À la même époque, certaines femmes devaient s'affubler de chemises de nuit trouées à quelques pouces du nombril. Elles les portaient en attendant patiemment que leurs époux, en pleine séance de masturbation, soient sur le point d'éjaculer. Au moment crucial, elles recevaient de but en blanc le sacro-saint sperme qui - les pieux époux l'espéraient - devait féconder l'ovule. Sinon, il fallait confesser cet état de péché regrettable. La masturbation rend sourd ou fou, donne du poil aux mains ou des boutons. "Ce mythe-là ne porte pas trop à conséquence si on le compare aux instruments de torture qui, encore en 1920, interdisaient la masturbation ou les pensées charnelles aux jeunes hommes et aux jeunes femmes", soutient Ann-Frances Paradis. Pour illustrer l'horreur de ces mythes issus du puritanisme religieux, mentionnons les ceintures de chasteté, destinées aux deux sexes. Un anneau muni de pics acérés diminuait beaucoup les érections du mâle, et une râpe incisive pour elle limitait la lubrification; les ceintures à électrochocs servaient à punir les deux.
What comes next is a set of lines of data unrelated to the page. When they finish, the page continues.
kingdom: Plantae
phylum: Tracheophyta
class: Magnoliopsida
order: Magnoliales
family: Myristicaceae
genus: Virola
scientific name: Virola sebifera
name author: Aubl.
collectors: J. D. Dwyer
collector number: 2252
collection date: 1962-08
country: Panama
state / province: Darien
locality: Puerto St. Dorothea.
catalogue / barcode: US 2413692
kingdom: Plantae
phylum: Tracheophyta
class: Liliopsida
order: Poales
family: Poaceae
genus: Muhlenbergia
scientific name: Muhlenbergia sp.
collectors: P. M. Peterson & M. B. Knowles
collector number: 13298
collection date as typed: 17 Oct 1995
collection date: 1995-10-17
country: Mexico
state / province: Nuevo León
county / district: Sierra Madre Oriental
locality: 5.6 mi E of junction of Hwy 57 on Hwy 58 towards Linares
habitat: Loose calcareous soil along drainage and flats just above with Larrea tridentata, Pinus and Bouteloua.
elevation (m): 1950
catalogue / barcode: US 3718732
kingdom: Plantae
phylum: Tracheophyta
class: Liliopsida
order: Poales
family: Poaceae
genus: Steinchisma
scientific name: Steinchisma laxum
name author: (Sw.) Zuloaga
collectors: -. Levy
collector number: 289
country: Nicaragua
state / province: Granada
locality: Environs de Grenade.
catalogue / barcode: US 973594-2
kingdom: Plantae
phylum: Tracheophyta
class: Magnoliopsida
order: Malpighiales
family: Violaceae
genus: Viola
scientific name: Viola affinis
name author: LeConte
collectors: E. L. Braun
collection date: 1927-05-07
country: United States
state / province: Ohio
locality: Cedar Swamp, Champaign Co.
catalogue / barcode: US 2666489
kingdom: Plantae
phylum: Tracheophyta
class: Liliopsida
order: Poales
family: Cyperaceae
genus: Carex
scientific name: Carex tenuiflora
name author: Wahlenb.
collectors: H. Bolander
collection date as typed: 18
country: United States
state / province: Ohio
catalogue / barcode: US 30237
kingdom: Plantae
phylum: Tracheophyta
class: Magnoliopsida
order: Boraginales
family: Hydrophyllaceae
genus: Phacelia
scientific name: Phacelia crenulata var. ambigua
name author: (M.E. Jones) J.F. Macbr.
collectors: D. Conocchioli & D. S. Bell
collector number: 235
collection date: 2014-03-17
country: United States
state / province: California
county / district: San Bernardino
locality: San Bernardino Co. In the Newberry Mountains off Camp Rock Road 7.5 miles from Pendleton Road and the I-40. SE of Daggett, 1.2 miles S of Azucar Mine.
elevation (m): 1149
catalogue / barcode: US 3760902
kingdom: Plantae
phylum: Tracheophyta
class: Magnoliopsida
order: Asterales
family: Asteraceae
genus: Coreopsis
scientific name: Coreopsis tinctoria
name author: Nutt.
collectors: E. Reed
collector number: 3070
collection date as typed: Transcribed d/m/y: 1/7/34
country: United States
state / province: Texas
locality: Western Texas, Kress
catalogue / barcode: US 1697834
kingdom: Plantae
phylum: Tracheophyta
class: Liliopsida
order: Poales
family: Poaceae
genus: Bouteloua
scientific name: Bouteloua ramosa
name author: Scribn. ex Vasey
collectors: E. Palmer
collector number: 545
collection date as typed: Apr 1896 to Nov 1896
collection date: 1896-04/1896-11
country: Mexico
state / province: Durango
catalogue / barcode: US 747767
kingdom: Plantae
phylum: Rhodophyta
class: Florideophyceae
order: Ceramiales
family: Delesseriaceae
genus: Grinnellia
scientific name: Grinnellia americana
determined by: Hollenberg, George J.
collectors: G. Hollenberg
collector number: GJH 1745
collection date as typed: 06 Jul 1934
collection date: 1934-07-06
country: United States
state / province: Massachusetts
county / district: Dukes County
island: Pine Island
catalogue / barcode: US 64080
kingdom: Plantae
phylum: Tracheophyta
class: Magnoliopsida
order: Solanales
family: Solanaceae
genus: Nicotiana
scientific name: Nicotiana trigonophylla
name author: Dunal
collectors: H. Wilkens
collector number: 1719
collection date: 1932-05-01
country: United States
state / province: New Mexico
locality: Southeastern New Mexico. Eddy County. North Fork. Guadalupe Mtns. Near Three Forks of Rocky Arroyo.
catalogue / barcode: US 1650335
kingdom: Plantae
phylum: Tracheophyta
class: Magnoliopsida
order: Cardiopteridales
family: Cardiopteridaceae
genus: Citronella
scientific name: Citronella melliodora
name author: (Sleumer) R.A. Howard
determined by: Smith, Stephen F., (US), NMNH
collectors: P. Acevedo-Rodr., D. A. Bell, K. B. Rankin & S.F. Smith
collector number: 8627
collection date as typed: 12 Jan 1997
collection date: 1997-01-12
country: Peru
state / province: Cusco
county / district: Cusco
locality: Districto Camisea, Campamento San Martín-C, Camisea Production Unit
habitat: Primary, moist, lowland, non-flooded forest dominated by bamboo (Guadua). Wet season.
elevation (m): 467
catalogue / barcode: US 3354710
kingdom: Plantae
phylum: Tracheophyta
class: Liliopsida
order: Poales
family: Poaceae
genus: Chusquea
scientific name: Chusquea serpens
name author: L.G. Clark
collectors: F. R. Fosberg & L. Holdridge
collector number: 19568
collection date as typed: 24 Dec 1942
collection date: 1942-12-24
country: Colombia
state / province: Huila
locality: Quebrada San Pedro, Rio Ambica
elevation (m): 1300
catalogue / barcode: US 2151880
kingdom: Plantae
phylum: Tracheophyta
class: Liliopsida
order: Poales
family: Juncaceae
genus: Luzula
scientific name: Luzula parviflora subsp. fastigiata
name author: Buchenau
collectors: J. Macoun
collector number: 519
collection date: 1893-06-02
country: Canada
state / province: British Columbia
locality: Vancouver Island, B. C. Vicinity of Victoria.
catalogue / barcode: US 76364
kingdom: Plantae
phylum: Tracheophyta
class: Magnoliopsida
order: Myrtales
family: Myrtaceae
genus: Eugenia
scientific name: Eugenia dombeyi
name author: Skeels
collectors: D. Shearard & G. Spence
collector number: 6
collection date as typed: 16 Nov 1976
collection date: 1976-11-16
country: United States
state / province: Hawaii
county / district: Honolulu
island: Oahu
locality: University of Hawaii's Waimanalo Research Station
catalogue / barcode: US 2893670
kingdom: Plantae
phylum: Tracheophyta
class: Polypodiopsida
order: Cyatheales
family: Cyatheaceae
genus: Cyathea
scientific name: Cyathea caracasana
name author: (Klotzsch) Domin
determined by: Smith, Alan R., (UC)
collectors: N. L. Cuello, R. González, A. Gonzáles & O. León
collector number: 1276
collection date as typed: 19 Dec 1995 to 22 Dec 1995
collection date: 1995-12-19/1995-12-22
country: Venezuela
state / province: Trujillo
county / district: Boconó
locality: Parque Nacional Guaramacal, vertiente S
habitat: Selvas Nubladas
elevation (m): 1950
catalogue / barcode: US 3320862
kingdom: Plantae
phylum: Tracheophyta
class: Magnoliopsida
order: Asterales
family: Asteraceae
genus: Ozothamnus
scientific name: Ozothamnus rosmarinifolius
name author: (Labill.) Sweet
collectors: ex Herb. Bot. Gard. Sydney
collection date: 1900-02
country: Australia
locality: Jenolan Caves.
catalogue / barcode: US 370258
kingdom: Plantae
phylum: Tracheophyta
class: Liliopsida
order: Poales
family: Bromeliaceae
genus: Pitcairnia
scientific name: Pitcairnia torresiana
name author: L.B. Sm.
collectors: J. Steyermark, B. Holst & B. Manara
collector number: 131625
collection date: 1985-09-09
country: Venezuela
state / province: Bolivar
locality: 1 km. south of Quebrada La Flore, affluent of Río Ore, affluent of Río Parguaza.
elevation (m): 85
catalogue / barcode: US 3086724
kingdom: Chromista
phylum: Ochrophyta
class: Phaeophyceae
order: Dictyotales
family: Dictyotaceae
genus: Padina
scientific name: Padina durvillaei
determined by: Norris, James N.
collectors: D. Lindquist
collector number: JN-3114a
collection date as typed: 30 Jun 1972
La liste des divagations de l'histoire pourrait à elle seule remplir un bottin, mais ce sera pour une prochaine fois. Les mythes, mensonges et stéréotypes actuels étaient déjà trop nombreux pour qu'on en fasse le tour, alors... En ce début de millénaire, nos conversations sont encore truffées de mille et une chimères, mais que voulez-vous, on aime tellement ça qu'on en mangerait. Un p'tit chausson avec ça!